The issue doesn’t just affect advertisers. Publishers can lose as much as $1.27 billion of revenue due to ad fraud. Being identified as a source of non-compliant ads and fake clicks is detrimental to the credibility of publishers and ad networks.
Any company that advertises digitally is vulnerable to fraud, but it makes sense that the industries with the largest ad spends and most expensive AdWords keywords would be hit the hardest.
The sectors most at risk of PPC ad fraud are finance, legal, business, gambling and property services. Finance is also the vertical with the most bot traffic, with 22% of traffic registered as fake.
What are the main challenges in detecting ad fraud?
The already massive problem is still growing, with advertising fraudsters becoming increasingly sophisticated these days. Those who build fraud prevention and detection technologies constantly have to evolve to keep up.
‘Cloaked’ ads could appear exactly as they should to ad networks and advertisers, but different to all other users accessing an app or website. Fraudsters are experts in covering their tracks and knowing when they are being watched.
When the IP of a normal user is used to check on an ad journey multiple times, fraudsters may block it and serve it a cloaked ad. This is why non-compliant ads are difficult to uncover without harnessing the power of millions of IP addresses around the world.
An ad journey – the path an ad takes between an advertiser and a user – can be hacked in such a way that neither an advertiser or publisher can detect it. In order to outsmart fraudsters, advertisers need to go under the radar by appearing exactly as regular users would. This is where an IP proxy network comes in.
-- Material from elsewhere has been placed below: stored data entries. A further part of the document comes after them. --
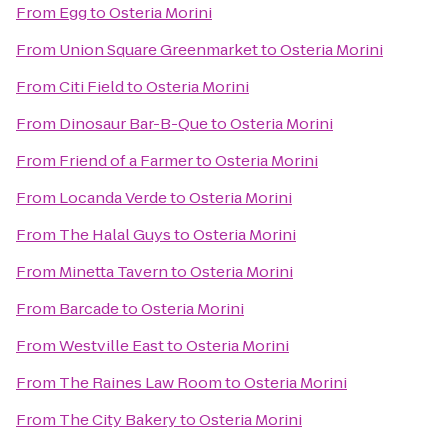
From
Egg
to
Osteria Morini
From
Union Square Greenmarket
to
Osteria Morini
From
Citi Field
to
Osteria Morini
From
Dinosaur Bar-B-Que
to
Osteria Morini
From
Friend of a Farmer
to
Osteria Morini
From
Locanda Verde
to
Osteria Morini
From
The Halal Guys
to
Osteria Morini
From
Minetta Tavern
to
Osteria Morini
From
Barcade
to
Osteria Morini
From
Westville East
to
Osteria Morini
From
The Raines Law Room
to
Osteria Morini
From
The City Bakery
to
Osteria Morini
How can I use an IP proxy network to verify my ads and fight ad fraud?
Luckily, there is a solution to the problems around verifying ad compliance at scale. Using an IP proxy network is the most efficient way to collect accurate data and detect non-compliant ads and affiliate links.
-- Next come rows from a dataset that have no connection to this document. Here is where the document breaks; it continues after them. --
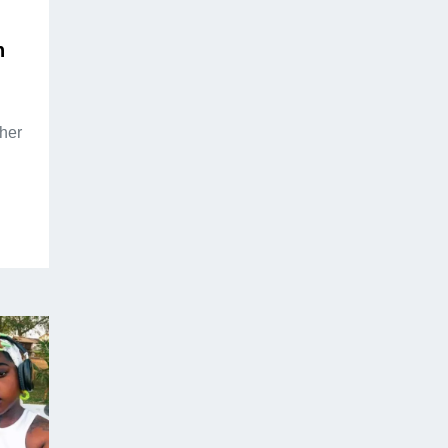
n
her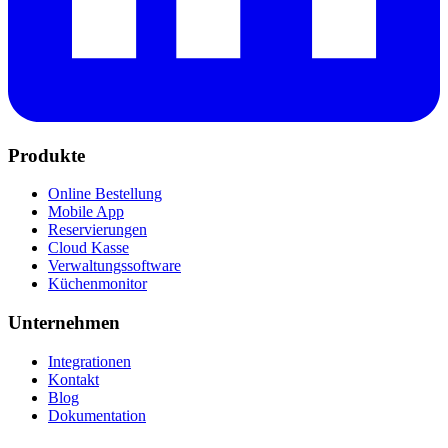
Produkte
Online Bestellung
Mobile App
Reservierungen
Cloud Kasse
Verwaltungssoftware
Küchenmonitor
Unternehmen
Integrationen
Kontakt
Blog
Dokumentation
Companies can gain access to millions of real users’ IPs by partnering with an IP proxy network. In doing so, they can mimic any ordinary opted-in consumer out of millions across the world.
This means they can check whether the right demographic is being shown a specific ad, whether it is displayed in its target country or city, and whether it clicks through to the correct website. If any foul play is detected, advertisers know they need to identify and block ad networks where fraudsters are at play.
Advertisers need to be increasingly smart to avoid wasting their ad budgets on placements, impressions, and clicks that lack any value. When fraud goes undetected, advertising spend goes down the drain. Using an IP proxy network is foolproof; it can enable advertisers to verify that ads and affiliate links are compliant, malware-free and displayed with the right demographic, location and time settings.